Commuting to and from work by bike can save you money and time, as has many health benefits. However, it is vital to remember, and abide by, the rules of the road whether you are cycling for recreation or to commute to help protect you, and other road users from serious injury.

Read our road safety advice to make sure you know the rules of the road before you go out on your bike.

Cyclists' rights on the roads

In the eyes of the law, bikes are considered to be 'carriages' and their riders therefore have the same rights and responsibilities as drivers of motor vehicles.

Although cyclists are more vulnerable on the road, like any other driver, they must obey traffic signs, stop at red lights and give way when required.

The Highway Code that applies to 'all vehicles', applies to cyclists, and there are also additional sections which apply only to cyclists.

Cycling on the pavement

Cyclists have no right to cycle on the pavement, defined by the law as 'footways' (pavements by the side of a carriageway). Cycling on footways is prohibited by law and is punishable.

According to the Department for Transport, the maximum fine for cycling on a pavement from the courts is £500. However, it is usually enforced by way of the Fixed Penalty Notice which carries a £30 fine.

The law on pavement use applies to all cyclists, irrespective of age. However, if a child is under the age of criminal responsibility they cannot be prosecuted.

Cycling while using a mobile phone

Using a mobile phone while driving a motor vehicle is illegal. While this law does not apply to cyclists, it is dangerous to use a mobile phone while cycling as you may be putting yourself and others at risk by doing so.

Cycling two abreast

According to the Highway Code, cyclists should never ride more than two abreast, on narrow or busy roads. When travelling around bends, cyclists should be in a single file.
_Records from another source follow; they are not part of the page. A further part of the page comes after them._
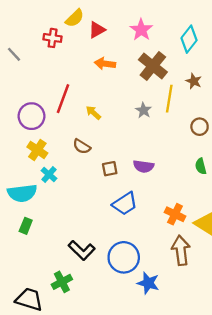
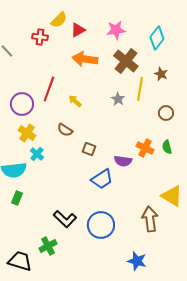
pink star: (141, 30) -> (116, 30), turned 30
orange arrow: (105, 64) -> (85, 59), size x1.4
purple semicircle: (144, 166) -> (123, 161), moved
brown square: (110, 169) -> (89, 149), turned 32
orange cross: (175, 214) -> (145, 148), moved
blue star: (148, 283) -> (137, 261), moved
Cycling past stationary traffic

There are no legal binding rules on how cyclists should pass stationary traffic. All cyclists should comply with the general rules of the road and should take extra care when cycling in close proximity to larger vehicles.
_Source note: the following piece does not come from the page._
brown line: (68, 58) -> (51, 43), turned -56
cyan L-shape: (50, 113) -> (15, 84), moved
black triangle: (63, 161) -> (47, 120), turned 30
cycling under the influence

It is an offence under the Licensing Act 1872 to be drunk in charge of a bicycle on a highway or in a public place. If you cycle while intoxicated, you are not only endangering yourself, but you may harm others as a result of your actions.

Although prohibited by law, cyclists are not subject to the same drink drive rules as motorists. The fines and penalties are different. The maximum penalty for dangerous or careless cycling is a £1,000 fine.